Consigne détaillée
Traduisez en anglais cette phrase du texte sur le RSA : « Le RSA a donc un double but : réduire le nombre de travailleurs vivant au-dessous du seuil de pauvreté et inciter les allocataires à reprendre une activité. »

Le Revenu de Solidarité Active (RSA) est une allocation destinée à garantir à ses bénéficiaires un revenu minimum, en contrepartie duquel ceux-ci doivent s’engager à trouver un travail ou à suivre un projet professionnel visant à améliorer leur situation financière. Il a remplacé au 1er juin 2009 le RMI (Revenu Minimum d’Insertion), créé le 1° décembre 1988.
A la différence du RMI, le RSA n’est pas octroyé à l’individu, mais à un foyer. Il tient compte de l’ensemble des revenus et allocations de ce foyer. Il a donc également remplacé l’API (Allocation de Parent Isolé).
Le RSA a donc un double but : réduire le nombre de travailleurs vivant au-dessous du seuil de pauvreté et inciter les allocataires à reprendre une activité.
Le dossier complet, comment ça marche, le traitement administratif, l’aide à l’insertion, le financement , l’évolution et les coûts, est à lire sur notre site canol.fr . En voici les conclusions :
Complexité du projet :
Le RSA s’adresse maintenant à une famille, contrairement au RMI qui s’adressait à un individu. Ceci complique obligatoirement les formulaires de demande, les contrôles, les mises-à-jour plus fréquentes, et a augmenté de près de 50% le nombre de dossiers acceptés, sans compter le traitement des demandes injustifiées. Les bénévoles de CANOL qui ont étudié ce sujet ont passé beaucoup de temps pour essayer d’en comprendre le fonctionnement.

Données à examiner
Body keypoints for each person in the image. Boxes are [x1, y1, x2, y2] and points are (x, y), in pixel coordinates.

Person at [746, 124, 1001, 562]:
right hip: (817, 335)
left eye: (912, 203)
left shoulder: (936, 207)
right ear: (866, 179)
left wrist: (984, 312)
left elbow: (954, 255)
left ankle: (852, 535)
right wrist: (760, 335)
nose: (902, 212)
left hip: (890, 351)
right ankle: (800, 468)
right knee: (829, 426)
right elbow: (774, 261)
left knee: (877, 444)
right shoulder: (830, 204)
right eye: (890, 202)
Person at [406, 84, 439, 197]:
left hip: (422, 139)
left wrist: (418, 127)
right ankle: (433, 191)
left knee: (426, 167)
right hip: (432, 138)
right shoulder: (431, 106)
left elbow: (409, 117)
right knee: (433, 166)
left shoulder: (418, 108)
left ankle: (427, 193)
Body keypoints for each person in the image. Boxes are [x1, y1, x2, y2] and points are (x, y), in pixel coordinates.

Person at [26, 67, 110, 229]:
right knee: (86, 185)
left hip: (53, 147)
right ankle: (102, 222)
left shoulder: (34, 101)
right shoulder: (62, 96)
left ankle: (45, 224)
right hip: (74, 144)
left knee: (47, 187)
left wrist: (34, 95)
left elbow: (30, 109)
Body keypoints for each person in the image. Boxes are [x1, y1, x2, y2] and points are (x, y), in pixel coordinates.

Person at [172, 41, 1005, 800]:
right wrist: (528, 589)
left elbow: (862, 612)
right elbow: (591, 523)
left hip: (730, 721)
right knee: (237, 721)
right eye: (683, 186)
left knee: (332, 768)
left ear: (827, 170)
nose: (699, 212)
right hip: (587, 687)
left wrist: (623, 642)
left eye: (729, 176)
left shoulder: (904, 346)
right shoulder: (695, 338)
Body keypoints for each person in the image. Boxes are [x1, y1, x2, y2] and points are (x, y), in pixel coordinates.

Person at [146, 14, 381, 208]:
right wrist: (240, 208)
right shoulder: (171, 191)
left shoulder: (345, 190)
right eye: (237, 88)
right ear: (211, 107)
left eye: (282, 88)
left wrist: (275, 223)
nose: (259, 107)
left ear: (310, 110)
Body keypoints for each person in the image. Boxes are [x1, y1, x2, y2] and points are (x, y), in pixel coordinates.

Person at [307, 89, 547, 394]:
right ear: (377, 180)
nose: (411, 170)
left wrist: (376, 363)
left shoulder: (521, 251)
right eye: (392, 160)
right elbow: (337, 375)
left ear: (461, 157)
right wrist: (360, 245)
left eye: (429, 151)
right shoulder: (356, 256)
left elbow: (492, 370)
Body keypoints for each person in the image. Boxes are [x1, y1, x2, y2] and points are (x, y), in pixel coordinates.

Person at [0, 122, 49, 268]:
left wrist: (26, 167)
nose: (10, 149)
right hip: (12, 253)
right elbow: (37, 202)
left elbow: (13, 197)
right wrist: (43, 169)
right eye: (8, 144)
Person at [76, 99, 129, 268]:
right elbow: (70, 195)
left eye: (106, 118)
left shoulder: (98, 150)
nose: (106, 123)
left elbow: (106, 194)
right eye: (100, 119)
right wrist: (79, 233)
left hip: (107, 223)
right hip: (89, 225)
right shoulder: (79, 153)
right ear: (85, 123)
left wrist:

Corrigé
The RSA therefore has a twofold aim: to reduce the number of workers living below the poverty line and to encourage recipients to return to work.